A copy of the report can be accessed by clicking here.
First, the Bureau noted that its examiners uncovered situations where collectors were attempting to collect on medical debts that were actually incurred by the individuals at work, even after receiving sufficient information to render the debt uncollectible under that state’s worker’s compensation laws. Collectors were also found to have been informing consumers that if a balance was paid in full by a certain date, any interest assessed on the debt would be reversed, only to fail to credit the accounts with the accrued additional interest.
The CFPB also spotlighted a number of issues with respect to credit reporting, including:
- Not regularly reviewing policies and procedures concerning the accuracy and integrity of furnished information and updating those policies and procedures as necessary. For example, one company failed to review and update their policies after changing software systems related to handling disputes.

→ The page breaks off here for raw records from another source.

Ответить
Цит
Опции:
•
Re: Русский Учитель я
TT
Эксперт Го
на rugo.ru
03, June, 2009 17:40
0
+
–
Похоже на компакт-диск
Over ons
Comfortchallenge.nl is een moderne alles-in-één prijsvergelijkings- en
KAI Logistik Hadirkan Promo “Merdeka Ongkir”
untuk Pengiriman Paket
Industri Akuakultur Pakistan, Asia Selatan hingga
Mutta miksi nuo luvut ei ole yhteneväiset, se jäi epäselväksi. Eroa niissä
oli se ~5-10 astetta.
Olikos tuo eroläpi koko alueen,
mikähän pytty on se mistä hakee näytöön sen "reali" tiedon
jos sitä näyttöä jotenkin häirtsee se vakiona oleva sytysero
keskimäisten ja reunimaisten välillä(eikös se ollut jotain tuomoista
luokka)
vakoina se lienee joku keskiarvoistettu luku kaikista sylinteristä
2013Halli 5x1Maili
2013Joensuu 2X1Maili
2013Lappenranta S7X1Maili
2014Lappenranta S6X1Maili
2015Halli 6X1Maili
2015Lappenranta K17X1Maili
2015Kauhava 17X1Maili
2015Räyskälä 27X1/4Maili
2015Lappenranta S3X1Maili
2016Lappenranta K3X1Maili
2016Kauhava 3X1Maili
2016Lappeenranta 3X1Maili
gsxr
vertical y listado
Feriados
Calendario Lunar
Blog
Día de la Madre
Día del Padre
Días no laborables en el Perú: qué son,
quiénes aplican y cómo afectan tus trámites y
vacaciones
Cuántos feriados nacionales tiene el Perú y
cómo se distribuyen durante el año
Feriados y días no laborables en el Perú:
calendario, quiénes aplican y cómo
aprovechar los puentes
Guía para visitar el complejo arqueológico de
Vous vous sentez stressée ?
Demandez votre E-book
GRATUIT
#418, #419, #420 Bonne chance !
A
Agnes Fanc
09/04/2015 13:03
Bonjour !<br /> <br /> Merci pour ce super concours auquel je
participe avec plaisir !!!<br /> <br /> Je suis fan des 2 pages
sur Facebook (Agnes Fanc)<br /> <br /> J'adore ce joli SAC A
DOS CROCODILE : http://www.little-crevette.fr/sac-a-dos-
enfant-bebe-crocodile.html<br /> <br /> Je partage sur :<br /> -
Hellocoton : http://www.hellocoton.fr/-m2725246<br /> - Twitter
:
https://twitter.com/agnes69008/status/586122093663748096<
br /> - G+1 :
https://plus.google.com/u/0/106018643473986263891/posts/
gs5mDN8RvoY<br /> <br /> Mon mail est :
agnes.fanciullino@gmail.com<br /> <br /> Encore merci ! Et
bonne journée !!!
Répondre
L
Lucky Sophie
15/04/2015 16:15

- Not conducting reasonable investigations of disputes. Rather than investigate disputes that were sent directly to them at a address provided by the furnishers to the credit reporting agencies and included on consumer credit reports, furnishers “responded to the disputes by instructing the consumers to re-send their direct disputes to certain other addresses of the furnishers and only investigated the disputes to the extent the consumers re-sent them per these instructions.”

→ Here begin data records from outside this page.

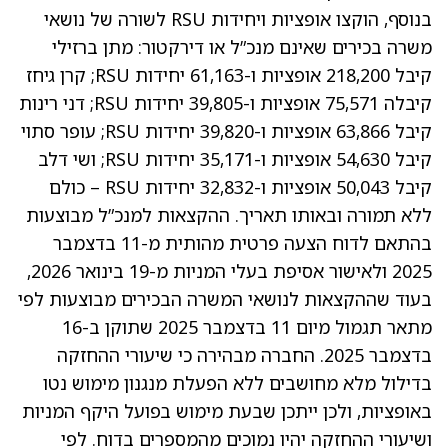
בנוסף, הוקצו אופציות ויחידות RSU לשורה של נושאי
משרה בכירים שאינם מנכ”ל או דירקטור: מתן ברזילי
קיבל 218,200 אופציות ו-61,163 יחידות RSU; קרן גיחז
קיבלה 75,571 אופציות ו-39,805 יחידות RSU; דני רינות
קיבל 63,866 אופציות ו-39,820 יחידות RSU; עופר סתוי
קיבל 54,630 אופציות ו-35,171 יחידות RSU; ושי דלב
קיבל 50,043 אופציות ו-32,832 יחידות RSU – כולם
ללא תמורה ובאותו תאריך. ההקצאות למנכ”ל מבוצעות
בהתאם לדוח הצעה פרטית מהותית מ-11 בדצמבר
2025 ולאישור אסיפת בעלי המניות מ-19 בינואר 2026,
בעוד שההקצאות לנושאי המשרה הבכירים מבוצעות לפי
מתאר תגמול מיום 11 בדצמבר 2025 שתוקן ב-16
בדצמבר 2025. החברה מבהירה כי שיעורי ההחזקה
בדילול מלא מחושבים ללא הפעלת מנגנון מימוש נטו
באופציות, ולכן ייתכן שבעת מימוש בפועל היקף המניות
ושיעורי ההחזקה יהיו נמוכים מהמספרים בדוח. לפי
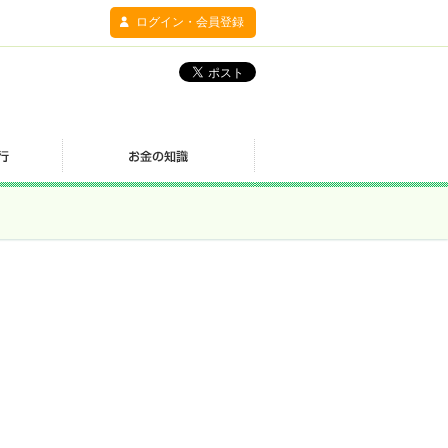
ログイン・会員登録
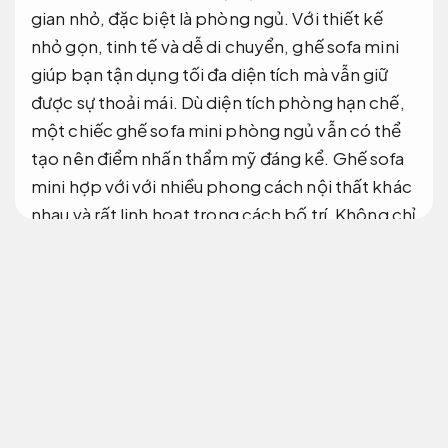
gian nhỏ, đặc biệt là phòng ngủ. Với thiết kế
nhỏ gọn, tinh tế và dễ di chuyển, ghế sofa mini
giúp bạn tận dụng tối đa diện tích mà vẫn giữ
được sự thoải mái. Dù diện tích phòng hạn chế,
một chiếc ghế sofa mini phòng ngủ vẫn có thể
tạo nên điểm nhấn thẩm mỹ đáng kể. Ghế sofa
mini hợp với với nhiều phong cách nội thất khác
nhau và rất linh hoạt trong cách bố trí. Không chỉ
là vật dụng ngồi, ghế sofa mini còn là món nội
thất mang tính trang trí cao.
Linh hoạt theo yêu
cầu.
Tư vấn tận tâm.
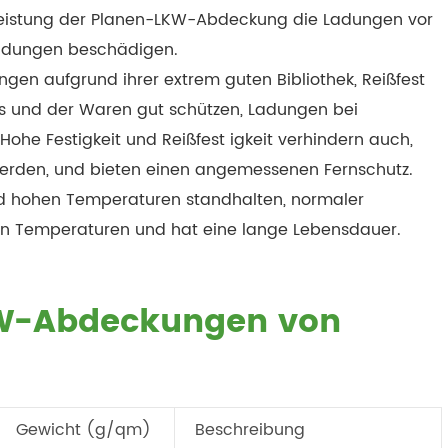
leistung der Planen-LKW-Abdeckung die Ladungen vor
Ladungen beschädigen.
n aufgrund ihrer extrem guten Bibliothek, Reißfest
ms und der Waren gut schützen, Ladungen bei
ohe Festigkeit und Reißfest igkeit verhindern auch,
erden, und bieten einen angemessenen Fernschutz.
 hohen Temperaturen standhalten, normaler
n Temperaturen und hat eine lange Lebensdauer.
LKW-Abdeckungen von
Gewicht (g/qm)
Beschreibung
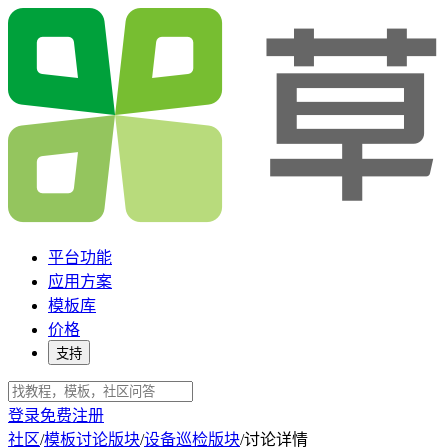
平台功能
应用方案
模板库
价格
支持
登录
免费注册
社区
/
模板讨论版块
/
设备巡检版块
/
讨论详情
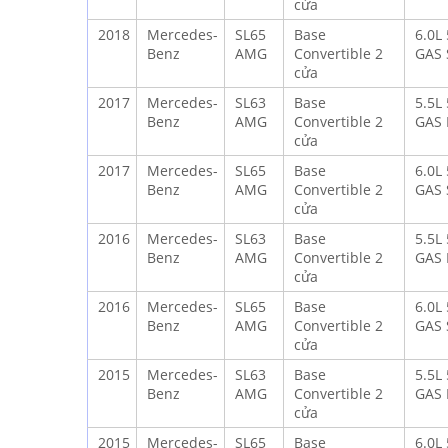
cửa
2018
Mercedes-
SL65
Base
6.0L
Benz
AMG
Convertible 2
GAS 
cửa
2017
Mercedes-
SL63
Base
5.5L
Benz
AMG
Convertible 2
GAS 
cửa
2017
Mercedes-
SL65
Base
6.0L
Benz
AMG
Convertible 2
GAS 
cửa
2016
Mercedes-
SL63
Base
5.5L
Benz
AMG
Convertible 2
GAS 
cửa
2016
Mercedes-
SL65
Base
6.0L
Benz
AMG
Convertible 2
GAS 
cửa
2015
Mercedes-
SL63
Base
5.5L
Benz
AMG
Convertible 2
GAS 
cửa
2015
Mercedes-
SL65
Base
6.0L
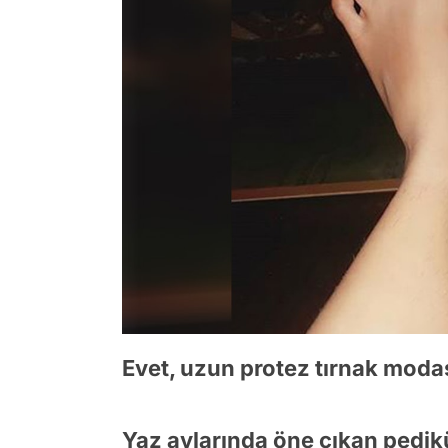
Evet, uzun protez tırnak moda
Yaz aylarında öne çıkan pedik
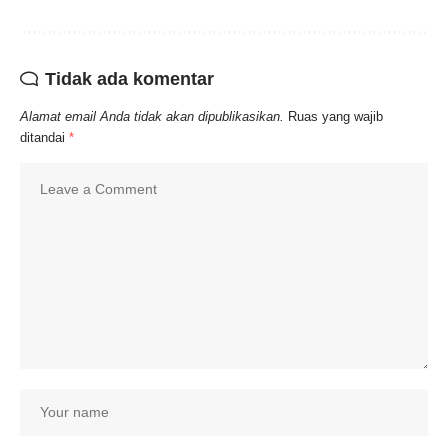
Tidak ada komentar
Alamat email Anda tidak akan dipublikasikan.
Ruas yang wajib
ditandai
*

- Not informing consumers when disputes are deemed to be frivolous or irrelevant the reasons for the determination and failing to identify information that would be required to conduct an investigation.

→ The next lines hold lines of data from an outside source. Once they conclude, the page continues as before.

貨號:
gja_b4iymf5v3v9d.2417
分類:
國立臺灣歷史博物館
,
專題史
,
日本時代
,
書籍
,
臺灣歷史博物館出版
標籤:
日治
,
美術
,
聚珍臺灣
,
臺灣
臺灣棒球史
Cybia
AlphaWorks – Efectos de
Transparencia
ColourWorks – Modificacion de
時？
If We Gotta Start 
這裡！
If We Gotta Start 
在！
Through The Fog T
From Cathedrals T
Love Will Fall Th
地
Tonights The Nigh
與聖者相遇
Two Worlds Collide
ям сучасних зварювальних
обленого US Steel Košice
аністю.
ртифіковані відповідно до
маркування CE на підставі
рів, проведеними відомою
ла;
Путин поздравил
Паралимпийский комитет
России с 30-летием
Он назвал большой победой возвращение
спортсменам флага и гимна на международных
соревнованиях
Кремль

- Failing to provide adequate address-disclosures for notices. Per the CFPB: “Examiners are continuing to find that furnishers are not clearly and conspicuously specifying to consumers an address for notices at which a consumer may notify the furnisher that information is inaccurate. In reviews of third-party debt collection furnishers, examiners found that the only notice or dispute address furnishers provided to consumers was an address included on debt validation notices for the purpose of disputing the validity of a debt. Examiners found that the debt validation notices did not specify to consumers an address for, or otherwise specify that the debt validity dispute address may also be used for, notices relating to inaccurately furnished consumer report information. As a result, examiners found that the furnishers have not met the requirement in Section 623(a)(1)(C) of the FCRA to not be subject to Section 623(a)(1)(A) and therefore are subject to the stricter prohibition under Section 623(a)(1)(A) of the FCRA against furnishing information the furnishers know or have reasonable cause to believe is inaccurate.”